Opponents and supporters of a proposed $6 billion tax on Oregon sales are preparing for a knockdown, drag-out fight before the measure comes to voters in November.
“This is probably the biggest political fight we’ll see in decades,” Oregon Chamber of Commerce Executive Director Alison Hart said.
The proposal, known as IP28, will place a 2.5 percent tax on sales over $25 million at Class C corporations. An analysis by the nonpartisan Legislative Revenue Office estimates the tax will raise approximately $6 billion for state services each biennium but also increase the cost of living for Oregonians.
Hart visited with a handful of Hermiston Chamber of Commerce members on Wednesday, asking them to spread the word of the potential harm if IP28 is approved by voters.
“It will hurt our entire economy,” she said. “Oregon is too small of a state to absorb a $6 billion tax increase.”
Supporters of the measure — backed by public employee unions — disagree. They point out that only an estimated 1,051 companies in Oregon will see their taxes raised.
A Better Oregon, which collected enough signatures to place the measure on the November ballot, says it will force large national corporations that do business in Oregon to pay their “fair share” to help struggling local schools and seniors.

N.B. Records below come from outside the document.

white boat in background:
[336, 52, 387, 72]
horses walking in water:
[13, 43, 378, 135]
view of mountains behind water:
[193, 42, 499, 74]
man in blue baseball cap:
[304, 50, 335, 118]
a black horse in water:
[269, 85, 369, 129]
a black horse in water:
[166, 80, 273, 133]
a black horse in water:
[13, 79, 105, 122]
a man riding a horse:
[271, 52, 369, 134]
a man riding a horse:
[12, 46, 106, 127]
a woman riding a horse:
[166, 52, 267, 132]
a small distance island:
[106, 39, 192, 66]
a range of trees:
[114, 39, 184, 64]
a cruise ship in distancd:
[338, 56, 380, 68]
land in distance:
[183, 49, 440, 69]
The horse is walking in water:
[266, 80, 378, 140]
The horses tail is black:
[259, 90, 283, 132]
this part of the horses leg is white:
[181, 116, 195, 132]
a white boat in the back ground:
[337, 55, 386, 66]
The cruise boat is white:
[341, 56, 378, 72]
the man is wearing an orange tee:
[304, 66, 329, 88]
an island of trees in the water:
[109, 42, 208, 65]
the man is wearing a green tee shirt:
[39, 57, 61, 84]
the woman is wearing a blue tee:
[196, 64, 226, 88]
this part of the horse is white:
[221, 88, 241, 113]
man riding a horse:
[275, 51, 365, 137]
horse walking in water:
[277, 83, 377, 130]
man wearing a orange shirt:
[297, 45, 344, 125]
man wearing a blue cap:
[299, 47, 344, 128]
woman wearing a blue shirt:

According to their website less than one percent of Oregon businesses will see their taxes raised, and more than 85 percent of the tax will be paid by corporations with more than $100 million in Oregon sales.

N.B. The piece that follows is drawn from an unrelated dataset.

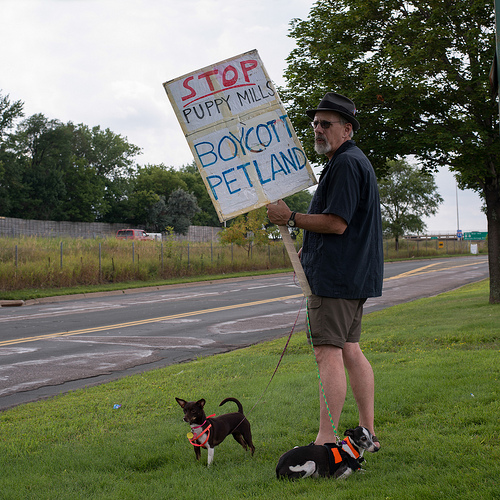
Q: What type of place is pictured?
A: It is a road.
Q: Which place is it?
A: It is a road.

“Companies like Bank of America, Comcast, Wal-Mart and Monsanto make hundreds of millions of dollars from the business they do here but pay taxes that are so low — the lowest in the country — that our schools and critical services are badly underfunded,” their website states.
Hart said far more than 1,051 businesses will be affected, however, by the “pyramid” effect of the tax. A restaurant may not have more than $25 million in sales, she said, but still be hit by higher prices on utilities, ingredients and equipment they purchase from companies that do fall under IP28.

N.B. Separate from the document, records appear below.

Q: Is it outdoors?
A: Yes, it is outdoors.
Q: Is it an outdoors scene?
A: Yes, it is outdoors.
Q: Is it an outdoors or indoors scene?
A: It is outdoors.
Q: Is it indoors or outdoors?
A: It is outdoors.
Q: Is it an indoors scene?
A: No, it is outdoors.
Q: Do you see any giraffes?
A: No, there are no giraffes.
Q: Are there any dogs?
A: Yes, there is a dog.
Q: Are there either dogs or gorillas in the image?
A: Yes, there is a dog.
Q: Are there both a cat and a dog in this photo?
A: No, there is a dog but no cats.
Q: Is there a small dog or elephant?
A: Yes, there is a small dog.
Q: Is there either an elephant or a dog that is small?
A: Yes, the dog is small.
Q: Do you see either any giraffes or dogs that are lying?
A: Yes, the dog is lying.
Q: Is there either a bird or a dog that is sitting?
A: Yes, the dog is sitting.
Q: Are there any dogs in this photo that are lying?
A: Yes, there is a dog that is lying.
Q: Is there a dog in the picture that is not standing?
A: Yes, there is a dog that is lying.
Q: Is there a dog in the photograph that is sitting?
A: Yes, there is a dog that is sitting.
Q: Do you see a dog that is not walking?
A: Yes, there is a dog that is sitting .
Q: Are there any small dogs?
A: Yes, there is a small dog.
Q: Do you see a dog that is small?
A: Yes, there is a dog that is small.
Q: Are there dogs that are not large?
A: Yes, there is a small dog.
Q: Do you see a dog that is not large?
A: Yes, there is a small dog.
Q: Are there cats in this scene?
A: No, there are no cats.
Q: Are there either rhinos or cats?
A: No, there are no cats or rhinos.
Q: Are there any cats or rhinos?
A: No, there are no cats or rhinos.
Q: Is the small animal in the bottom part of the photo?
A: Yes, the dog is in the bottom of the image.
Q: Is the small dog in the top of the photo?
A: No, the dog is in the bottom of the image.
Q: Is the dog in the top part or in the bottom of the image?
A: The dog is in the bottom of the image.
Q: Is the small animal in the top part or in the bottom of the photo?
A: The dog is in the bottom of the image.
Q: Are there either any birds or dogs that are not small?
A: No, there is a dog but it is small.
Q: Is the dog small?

The Legislative Revenue Office’s report estimates the law will result in 38,200 jobs lost in the private sector but 17,700 added in the public sector, for a net decrease of 20,500 jobs statewide.
A list of businesses that will be taxed is not public record, but Pacific Power has already stated publicly that it would see its tax bill raised by $40 million per year and would have to raise rates 3-4 percent to cover the cost.
The gross receipts tax proposed in IP28 is not a “sales tax” in the traditional sense of the word. Consumers will not see, for example, a five cent tax added directly to their $2 gallon of milk. But if the farm where the milk was produced, the plant where the milk was packaged and the store where the milk was sold are class C corporations with at least $25 million gross sales, they will each have to hand over 2.5 percent of their sales to the government — in effect taxing the same milk multiple times.
Hart pointed out that the tax is on sales, not profit, which means that a business must pay the same amount whether it is making huge profits or losing money.
She said that IP28 is being marketed as an increase in money for schools, seniors and health care, but once the money is in the general fund it can be used for anything.
“There’s no plan, no accountability for how that money will be spent,” she said. “In the bigger picture, I couldn’t agree more that schools need more money, but tax policy does not belong on a ballot measure.”
The coalitions being formed on both sides of IP28 show the ballot measure is shaping up to be a fight between public employee unions and businesses. But Hermiston assistant city manager Mark Morgan was at Wednesday’s meeting and said some public employers also have reservations about the initiative. He said the tax hike could be passed on through higher prices from contractors completing multimillion dollar projects like the new wastewater treatment plant and airport taxiway realignment.
“We’d be paying for this tax, ultimately,” he said.
A report from Oregon’s Office of Economic Analysis, obtained in draft form and published online by The Oregonian, estimates that the average Oregon-based corporation affected currently pays $200,000 in taxes but will see their tax raised to $2.2 million by IP28, while the average qualifying business based outside of Oregon pays $300,000 under current law and would pay $3 million under IP28.
A Class C Corporation is taxed on its net income and then shareholders are taxed separately on distributions. An alternative is to become an S corporation, which sees its profits taxed just once, at the shareholder level. C corporations can convert to an S corporation, but only if they have fewer than 100 shareholders.